Ne consegue che la valutazione di legittimità va effettuata sulla scorta delle ragioni giustificatrici del licenziamento, dovendosi verificare la sussistenza di una giusta causa o di un giustificato motivo (soggettivo o oggettivo).

Da qui, le opinioni divergono.

Un primo indirizzo, che ha avuto vasta risonanza, riconduce il licenziamento illegittimo per mancato superamento del periodo di prova erroneamente ritenuto valido nella sfera soggettiva del lavoratore e, quindi, lo ricollega alla assenza di giusta causa o di giustificato motivo soggettivo al fine di poter accedere alla tutela reintegratoria di cui all'art. 3, co. 2, del decreto sulle tutele crescenti.
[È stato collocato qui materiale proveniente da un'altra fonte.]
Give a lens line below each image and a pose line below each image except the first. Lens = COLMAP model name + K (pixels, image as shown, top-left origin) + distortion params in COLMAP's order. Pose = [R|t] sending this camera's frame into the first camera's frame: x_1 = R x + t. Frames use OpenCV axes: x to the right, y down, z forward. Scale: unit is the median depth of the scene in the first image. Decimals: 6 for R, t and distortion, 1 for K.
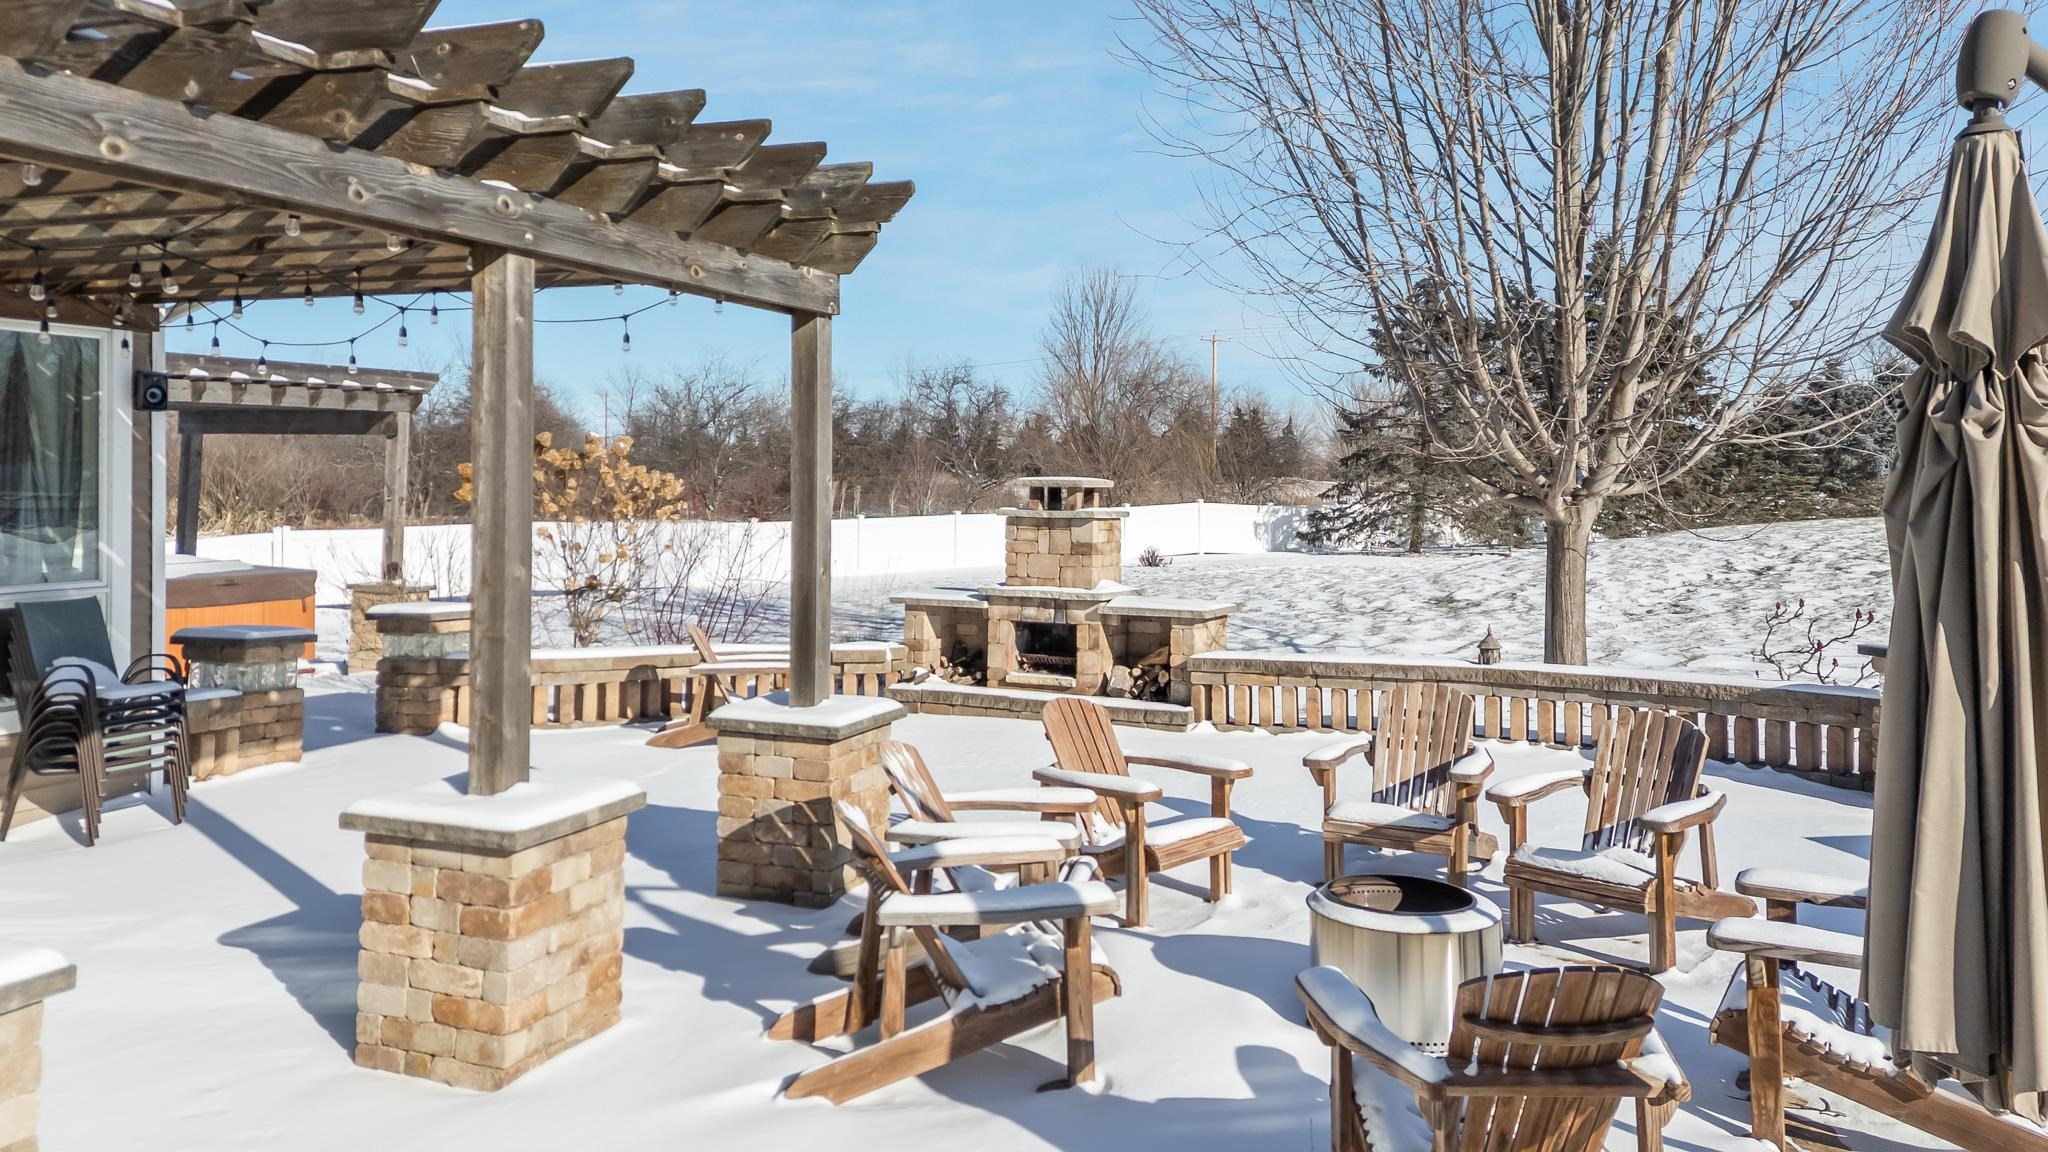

È stato affermato, in proposito, che “un'interpretazione estensiva della norma (…) imposta in chiave costituzionalmente orientata, consente di ricondurre il licenziamento in esame ad una fattispecie di licenziamento per motivi soggettivi di cui è ontologica l'insussistenza, da ritenere direttamente dimostrata per la semplice considerazione che i fatti materiali su cui è basato il recesso non sono neppure stati esplicitati” (Trib. Torino 16 settembre 2016).

Si contrappone un diverso indirizzo per il quale la formulazione letterale dell'art. 3, comma 2, la quale limita l'ipotesi del reintegro al licenziamento disciplinare che poggia su fatto materiale insussistente, impedisce di estenderne l'applicazione oltre questo ambito ristrettissimo, da cui è escluso il recesso invalido in quanto ricollegato ad un patto di prova nullo (Trib. Milano 14 marzo 2017 n. 7606).
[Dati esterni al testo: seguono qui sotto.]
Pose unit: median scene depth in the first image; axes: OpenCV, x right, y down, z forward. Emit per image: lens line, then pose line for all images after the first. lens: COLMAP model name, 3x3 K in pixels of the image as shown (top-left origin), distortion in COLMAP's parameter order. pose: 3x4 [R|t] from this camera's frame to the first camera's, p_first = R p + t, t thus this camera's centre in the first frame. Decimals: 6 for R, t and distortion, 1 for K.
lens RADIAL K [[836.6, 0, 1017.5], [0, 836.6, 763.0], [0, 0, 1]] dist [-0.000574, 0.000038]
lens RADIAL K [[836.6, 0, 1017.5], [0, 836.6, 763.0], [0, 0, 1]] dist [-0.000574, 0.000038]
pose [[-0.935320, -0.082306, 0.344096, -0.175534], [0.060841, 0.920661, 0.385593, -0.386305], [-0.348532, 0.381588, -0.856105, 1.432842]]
Ad ulteriore conforto, è stato segnalato che la stessa Legge delega (art. 1, comma 7, lett. c), L. 10 dicembre 2014 n. 183), da cui ha preso impulso il D.Lgs. n. 23/2015 sul contratto a tutele crescenti, ha limitato il ricorso alla reintegrazione (oltre che ai licenziamenti discriminatori o nulli) “a specifiche fattispecie di licenziamento disciplinare ingiustificato”. Anche sotto questo aspetto, l'inclusione nel regime di tutela reale attenuata del licenziamento in prova che accede a pattuizione nulla non appare percorribile (Trib. Firenze 12 aprile 2017 n. 376).
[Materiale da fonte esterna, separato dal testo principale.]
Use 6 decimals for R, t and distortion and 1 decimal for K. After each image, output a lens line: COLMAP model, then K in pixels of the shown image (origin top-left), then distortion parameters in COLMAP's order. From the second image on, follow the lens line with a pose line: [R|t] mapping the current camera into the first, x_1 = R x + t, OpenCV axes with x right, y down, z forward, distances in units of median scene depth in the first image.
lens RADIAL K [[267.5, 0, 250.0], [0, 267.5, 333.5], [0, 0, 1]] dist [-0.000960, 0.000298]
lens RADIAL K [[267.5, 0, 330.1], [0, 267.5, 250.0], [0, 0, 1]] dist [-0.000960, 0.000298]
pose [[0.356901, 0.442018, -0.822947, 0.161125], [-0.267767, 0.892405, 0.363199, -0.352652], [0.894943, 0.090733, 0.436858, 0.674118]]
Sulla scorta di questi rilievi principali, la conclusione cui perviene l'orientamento oggi numericamente prevalente, alla luce delle decisioni note, è nel senso della applicazione del regime di tutela economica crescente in funzione dell'anzianità di servizio effettiva, con un minimo di 4 mensilità, esclusa la reintegrazione.